(Stored data)

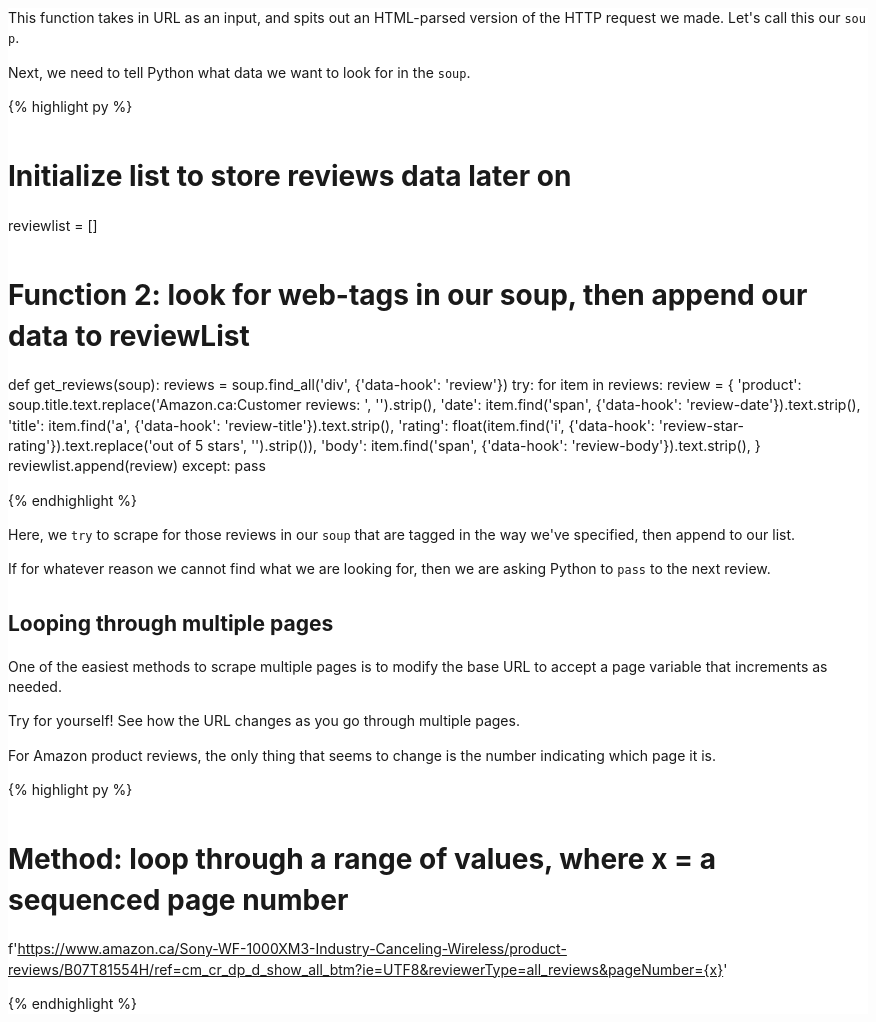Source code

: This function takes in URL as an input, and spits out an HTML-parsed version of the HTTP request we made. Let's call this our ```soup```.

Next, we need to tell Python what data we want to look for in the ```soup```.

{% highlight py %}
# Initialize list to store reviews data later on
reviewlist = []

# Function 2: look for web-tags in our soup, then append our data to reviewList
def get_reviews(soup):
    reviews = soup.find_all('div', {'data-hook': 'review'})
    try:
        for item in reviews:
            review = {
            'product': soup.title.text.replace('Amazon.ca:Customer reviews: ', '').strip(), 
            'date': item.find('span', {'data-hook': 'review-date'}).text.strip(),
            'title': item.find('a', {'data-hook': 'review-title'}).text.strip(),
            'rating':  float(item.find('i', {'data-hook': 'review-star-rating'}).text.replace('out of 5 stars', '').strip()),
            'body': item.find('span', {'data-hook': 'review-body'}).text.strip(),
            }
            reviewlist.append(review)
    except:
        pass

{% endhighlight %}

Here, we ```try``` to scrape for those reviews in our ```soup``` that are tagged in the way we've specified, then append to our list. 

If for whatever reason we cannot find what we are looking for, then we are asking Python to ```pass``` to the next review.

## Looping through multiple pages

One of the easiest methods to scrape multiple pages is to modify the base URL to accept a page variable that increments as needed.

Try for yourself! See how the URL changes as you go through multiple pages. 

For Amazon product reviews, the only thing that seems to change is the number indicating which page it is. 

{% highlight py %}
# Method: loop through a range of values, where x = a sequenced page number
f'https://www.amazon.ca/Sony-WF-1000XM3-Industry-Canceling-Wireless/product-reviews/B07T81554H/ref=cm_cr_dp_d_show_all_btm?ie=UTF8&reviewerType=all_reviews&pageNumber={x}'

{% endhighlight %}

__Exercise instructions__:
For this exercise, copy word for word the line that contains "to our list." and every line after it, ending with the last line of the entries above.

__Answer area__:
Here, we ```try``` to scrape for those reviews in our ```soup``` that are tagged in the way we've specified, then append to our list. 

If for whatever reason we cannot find what we are looking for, then we are asking Python to ```pass``` to the next review.

## Looping through multiple pages

One of the easiest methods to scrape multiple pages is to modify the base URL to accept a page variable that increments as needed.

Try for yourself! See how the URL changes as you go through multiple pages. 

For Amazon product reviews, the only thing that seems to change is the number indicating which page it is. 

{% highlight py %}
# Method: loop through a range of values, where x = a sequenced page number
f'https://www.amazon.ca/Sony-WF-1000XM3-Industry-Canceling-Wireless/product-reviews/B07T81554H/ref=cm_cr_dp_d_show_all_btm?ie=UTF8&reviewerType=all_reviews&pageNumber={x}'

{% endhighlight %}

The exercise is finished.